INSTRUCTIONS FOR THE TASK:
Look through the records below and collect all lines that hold the string "routes".

INFORMATION SUPPLIED:
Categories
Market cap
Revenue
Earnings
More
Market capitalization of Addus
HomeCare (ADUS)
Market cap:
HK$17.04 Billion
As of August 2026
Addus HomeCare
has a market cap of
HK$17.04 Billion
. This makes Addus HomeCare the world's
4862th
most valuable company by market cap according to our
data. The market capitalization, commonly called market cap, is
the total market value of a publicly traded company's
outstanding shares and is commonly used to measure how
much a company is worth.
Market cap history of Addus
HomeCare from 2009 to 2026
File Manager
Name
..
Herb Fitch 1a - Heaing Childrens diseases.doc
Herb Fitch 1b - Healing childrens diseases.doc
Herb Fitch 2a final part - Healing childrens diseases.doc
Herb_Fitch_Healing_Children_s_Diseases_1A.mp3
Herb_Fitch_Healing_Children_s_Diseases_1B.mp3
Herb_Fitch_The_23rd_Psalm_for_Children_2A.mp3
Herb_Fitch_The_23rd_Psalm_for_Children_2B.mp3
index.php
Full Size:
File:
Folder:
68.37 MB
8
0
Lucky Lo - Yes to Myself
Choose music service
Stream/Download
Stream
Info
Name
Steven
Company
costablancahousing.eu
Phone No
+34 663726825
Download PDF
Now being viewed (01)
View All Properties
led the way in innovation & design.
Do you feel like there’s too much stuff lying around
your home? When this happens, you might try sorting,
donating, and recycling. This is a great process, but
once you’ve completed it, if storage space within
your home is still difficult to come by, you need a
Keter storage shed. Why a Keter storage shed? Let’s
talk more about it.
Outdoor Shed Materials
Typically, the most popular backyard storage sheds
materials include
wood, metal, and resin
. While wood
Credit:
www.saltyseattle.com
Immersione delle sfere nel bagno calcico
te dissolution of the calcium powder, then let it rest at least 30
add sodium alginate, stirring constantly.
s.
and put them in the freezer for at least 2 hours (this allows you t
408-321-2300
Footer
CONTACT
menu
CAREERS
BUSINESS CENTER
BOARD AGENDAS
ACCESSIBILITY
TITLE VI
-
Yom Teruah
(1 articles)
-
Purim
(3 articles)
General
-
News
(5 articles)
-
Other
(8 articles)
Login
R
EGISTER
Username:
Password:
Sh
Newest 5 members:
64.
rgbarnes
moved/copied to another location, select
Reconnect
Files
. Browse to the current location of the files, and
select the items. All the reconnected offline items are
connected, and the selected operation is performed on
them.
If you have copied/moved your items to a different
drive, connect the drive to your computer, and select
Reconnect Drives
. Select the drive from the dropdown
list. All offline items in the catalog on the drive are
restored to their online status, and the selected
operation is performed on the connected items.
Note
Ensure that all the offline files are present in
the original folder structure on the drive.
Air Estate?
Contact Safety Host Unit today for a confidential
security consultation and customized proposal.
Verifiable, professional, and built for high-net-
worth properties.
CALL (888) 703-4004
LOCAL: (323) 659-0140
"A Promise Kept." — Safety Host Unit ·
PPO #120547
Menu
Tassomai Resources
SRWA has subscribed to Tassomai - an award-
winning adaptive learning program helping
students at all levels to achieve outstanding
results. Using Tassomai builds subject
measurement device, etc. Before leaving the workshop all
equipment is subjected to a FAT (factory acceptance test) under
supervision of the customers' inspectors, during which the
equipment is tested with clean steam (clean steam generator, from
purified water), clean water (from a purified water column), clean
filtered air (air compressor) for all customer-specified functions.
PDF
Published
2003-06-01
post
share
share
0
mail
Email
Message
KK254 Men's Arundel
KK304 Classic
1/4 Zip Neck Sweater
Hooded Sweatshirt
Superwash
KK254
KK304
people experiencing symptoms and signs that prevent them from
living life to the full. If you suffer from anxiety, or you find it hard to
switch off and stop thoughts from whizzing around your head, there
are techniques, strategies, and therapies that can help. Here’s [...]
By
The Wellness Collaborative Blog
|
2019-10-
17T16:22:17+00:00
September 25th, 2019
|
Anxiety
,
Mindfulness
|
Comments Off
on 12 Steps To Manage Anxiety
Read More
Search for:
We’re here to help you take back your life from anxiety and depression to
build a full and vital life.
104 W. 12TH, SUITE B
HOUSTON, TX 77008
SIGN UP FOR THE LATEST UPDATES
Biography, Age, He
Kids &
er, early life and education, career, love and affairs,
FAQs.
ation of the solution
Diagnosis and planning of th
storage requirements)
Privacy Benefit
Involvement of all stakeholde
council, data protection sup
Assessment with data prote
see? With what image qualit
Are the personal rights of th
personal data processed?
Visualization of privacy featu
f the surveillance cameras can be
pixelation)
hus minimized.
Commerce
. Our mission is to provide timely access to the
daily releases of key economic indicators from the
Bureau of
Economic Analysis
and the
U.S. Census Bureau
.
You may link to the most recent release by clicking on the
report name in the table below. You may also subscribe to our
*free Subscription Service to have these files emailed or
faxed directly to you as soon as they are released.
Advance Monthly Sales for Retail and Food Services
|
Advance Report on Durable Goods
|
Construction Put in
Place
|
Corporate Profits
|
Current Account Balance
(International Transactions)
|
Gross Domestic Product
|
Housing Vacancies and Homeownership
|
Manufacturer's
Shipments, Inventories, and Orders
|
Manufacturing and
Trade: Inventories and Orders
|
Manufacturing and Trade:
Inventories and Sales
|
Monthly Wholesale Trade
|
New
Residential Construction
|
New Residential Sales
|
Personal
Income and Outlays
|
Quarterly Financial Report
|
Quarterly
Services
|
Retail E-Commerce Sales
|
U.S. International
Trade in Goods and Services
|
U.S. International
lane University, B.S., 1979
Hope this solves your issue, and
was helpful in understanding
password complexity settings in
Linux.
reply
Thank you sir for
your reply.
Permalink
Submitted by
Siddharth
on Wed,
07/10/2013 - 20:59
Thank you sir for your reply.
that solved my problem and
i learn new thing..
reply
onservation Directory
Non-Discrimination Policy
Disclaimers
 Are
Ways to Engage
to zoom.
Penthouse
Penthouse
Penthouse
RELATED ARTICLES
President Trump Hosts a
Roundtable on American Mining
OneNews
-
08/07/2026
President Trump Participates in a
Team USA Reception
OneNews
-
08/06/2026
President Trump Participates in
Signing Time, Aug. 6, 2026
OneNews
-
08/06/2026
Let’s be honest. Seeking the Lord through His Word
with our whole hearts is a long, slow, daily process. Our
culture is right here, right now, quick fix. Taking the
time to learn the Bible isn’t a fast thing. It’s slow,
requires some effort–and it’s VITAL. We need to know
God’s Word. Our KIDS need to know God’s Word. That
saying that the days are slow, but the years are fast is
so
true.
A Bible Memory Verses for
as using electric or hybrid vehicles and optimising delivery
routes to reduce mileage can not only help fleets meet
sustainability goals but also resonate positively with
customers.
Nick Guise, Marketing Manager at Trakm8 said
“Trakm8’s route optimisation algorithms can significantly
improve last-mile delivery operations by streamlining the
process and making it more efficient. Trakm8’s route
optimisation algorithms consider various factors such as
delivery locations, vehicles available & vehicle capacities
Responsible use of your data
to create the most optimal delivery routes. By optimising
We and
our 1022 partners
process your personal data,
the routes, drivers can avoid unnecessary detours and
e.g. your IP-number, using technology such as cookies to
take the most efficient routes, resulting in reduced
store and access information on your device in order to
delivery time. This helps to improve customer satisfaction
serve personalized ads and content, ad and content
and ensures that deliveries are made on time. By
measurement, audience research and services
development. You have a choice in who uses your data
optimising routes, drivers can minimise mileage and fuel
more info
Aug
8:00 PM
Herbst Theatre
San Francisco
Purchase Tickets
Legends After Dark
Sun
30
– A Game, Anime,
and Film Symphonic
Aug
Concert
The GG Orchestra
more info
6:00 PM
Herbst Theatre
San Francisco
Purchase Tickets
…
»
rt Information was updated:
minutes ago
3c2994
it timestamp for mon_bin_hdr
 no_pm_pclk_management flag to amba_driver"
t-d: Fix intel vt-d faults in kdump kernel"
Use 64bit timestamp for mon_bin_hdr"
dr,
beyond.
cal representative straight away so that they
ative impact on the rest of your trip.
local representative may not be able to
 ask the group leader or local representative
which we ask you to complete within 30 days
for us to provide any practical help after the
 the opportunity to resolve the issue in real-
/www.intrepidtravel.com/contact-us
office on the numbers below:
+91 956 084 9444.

SOLVED PROBLEM:
routes to reduce mileage can not only help fleets meet
to create the most optimal delivery routes. By optimising
the routes, drivers can avoid unnecessary detours and
take the most efficient routes, resulting in reduced
optimising routes, drivers can minimise mileage and fuel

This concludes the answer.